Wildlands has all the hallmarks of an uninspiring piece of commercial arithmetic - established brand plus proven open world template equals cash in the bank. But there are times when something clicks - or rather, synchs. Setting up simultaneous shots in order to decimate a position in a heartbeat is perhaps the greatest source of satisfaction the game has to offer, and the closest Wildlands comes to the steely, calculated malice of Ghost Recon at its best. You can mark targets for allies using your drone, binoculars or by aiming down the sights, then order everybody to open fire using the game's slightly fiddly command wheel, or have everybody pull the trigger when you do. Some enemies help out by staying put - perhaps because they're guarding a getaway vehicle, or manning a turret - but others follow lengthy patrol paths, and having one foe amble inconsiderately out of an ally's line-of-sight just as you're about to let fly is genuinely thrilling.
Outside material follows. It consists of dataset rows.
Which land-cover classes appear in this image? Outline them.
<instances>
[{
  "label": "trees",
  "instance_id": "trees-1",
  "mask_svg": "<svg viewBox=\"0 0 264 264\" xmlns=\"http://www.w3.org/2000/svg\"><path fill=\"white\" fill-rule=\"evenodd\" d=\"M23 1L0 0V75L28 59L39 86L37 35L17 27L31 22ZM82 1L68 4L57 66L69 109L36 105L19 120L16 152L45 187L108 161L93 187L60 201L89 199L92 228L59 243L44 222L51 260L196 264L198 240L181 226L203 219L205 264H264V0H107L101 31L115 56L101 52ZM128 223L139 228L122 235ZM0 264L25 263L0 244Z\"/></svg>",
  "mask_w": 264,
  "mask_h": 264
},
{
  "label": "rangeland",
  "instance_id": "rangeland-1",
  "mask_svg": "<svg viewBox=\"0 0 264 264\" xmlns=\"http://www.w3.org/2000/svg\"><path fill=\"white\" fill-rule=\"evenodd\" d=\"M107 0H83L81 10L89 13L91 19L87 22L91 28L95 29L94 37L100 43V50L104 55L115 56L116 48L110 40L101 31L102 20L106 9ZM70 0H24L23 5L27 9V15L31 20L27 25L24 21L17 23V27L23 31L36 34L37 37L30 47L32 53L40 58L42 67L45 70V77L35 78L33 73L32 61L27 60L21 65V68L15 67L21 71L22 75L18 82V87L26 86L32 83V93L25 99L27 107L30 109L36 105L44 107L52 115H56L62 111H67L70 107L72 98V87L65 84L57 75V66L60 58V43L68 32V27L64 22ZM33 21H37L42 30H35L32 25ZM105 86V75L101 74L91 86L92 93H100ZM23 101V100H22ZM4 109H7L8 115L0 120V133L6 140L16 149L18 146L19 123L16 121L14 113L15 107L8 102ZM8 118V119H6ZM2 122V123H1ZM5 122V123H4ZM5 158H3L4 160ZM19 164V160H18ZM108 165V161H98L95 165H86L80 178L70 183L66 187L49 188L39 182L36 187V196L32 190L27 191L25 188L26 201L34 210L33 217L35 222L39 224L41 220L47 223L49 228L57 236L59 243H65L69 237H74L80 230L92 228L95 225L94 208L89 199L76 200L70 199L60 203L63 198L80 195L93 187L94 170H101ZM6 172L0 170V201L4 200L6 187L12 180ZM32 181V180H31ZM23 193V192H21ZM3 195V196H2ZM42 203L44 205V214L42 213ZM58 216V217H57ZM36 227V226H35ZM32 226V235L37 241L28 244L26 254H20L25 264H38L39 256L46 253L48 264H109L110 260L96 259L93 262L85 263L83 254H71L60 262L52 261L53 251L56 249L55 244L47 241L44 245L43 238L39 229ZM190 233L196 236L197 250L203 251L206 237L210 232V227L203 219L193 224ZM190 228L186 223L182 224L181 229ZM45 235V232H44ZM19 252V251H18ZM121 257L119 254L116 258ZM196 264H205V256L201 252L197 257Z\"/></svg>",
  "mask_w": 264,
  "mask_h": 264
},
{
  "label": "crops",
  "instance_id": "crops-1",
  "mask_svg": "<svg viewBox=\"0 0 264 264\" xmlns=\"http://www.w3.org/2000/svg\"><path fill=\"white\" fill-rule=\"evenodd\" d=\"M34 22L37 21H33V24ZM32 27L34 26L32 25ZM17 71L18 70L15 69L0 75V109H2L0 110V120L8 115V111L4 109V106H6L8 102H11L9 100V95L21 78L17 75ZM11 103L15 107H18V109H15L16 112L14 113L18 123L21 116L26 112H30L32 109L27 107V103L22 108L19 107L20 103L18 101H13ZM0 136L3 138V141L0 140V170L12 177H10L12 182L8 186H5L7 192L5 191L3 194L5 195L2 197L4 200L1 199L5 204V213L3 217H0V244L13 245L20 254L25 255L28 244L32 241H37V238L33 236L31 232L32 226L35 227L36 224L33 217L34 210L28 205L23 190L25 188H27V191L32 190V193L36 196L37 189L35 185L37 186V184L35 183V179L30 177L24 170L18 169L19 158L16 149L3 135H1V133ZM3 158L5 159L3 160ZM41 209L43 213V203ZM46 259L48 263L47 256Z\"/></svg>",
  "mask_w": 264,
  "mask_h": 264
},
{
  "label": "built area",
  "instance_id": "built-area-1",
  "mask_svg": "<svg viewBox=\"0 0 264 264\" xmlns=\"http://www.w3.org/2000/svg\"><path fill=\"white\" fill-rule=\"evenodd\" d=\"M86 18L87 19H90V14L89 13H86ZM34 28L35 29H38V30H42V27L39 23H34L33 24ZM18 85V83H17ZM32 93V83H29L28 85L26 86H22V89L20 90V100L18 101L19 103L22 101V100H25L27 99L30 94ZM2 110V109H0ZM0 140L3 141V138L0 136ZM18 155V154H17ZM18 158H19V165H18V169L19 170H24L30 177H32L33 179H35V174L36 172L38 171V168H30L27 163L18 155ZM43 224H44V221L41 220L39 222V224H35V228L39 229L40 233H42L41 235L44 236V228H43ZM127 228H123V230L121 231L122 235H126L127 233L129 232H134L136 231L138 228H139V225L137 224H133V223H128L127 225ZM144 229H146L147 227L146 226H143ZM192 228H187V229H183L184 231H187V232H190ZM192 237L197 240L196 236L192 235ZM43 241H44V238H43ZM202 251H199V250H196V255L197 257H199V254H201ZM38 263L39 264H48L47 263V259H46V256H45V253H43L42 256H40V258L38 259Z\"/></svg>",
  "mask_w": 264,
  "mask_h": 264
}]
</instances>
The thrill is spoiled, however, by the game's so-so squadmate path-finding. Allies do a good job of reviving you when you're KO'd, and can be left to fend for themselves in most firefights, but I've had the occasional mishap where a comrade has been tardy about grouping up, or struggled to descend from an elevated position (the game teleports them to your side where necessary). That's a problem you might rectify, of course, by playing the game in co-op, with match-making accessible anywhere in the world simply by holding a button - and all too predictably, it's here that Wildlands comes to life.
In single player, you're something of a glorified dog-walker, leading a trio of grunts around the landscape who can be relied upon to call out enemy locations, but who are incapable of taking the initiative. In multiplayer, you might find yourself galloping between doorways with shotgun in hand while a friendly strafes the perimeter in a helicopter, or shooting out base lights from a distant hillside while the rest of the squad crawls toward a waypoint. The game's networking seems sturdy enough, but the presence of failstates in certain missions (e.g. take out a convoy without killing the driver) is annoying - it kicks you back to a rally point, which involves a loading break. It should also be noted that Wildlands doesn't run on dedicated servers - like the recent For Honor, it uses peer-to-peer connections.
Will co-op's magic touch lift this cynical-feeling hodgepodge of pseudo-realworld storytelling and secondhand game design out of its rut? I have my doubts, but I'm having more fun with Wildlands than I suspected I would, after sighing at the thought of yet another trinket-packed map to digest, yet another set of clumsy political parallels to grit my teeth over. Still, this may be one new horizon too many. Perhaps the Ghosts should have stuck to what they know.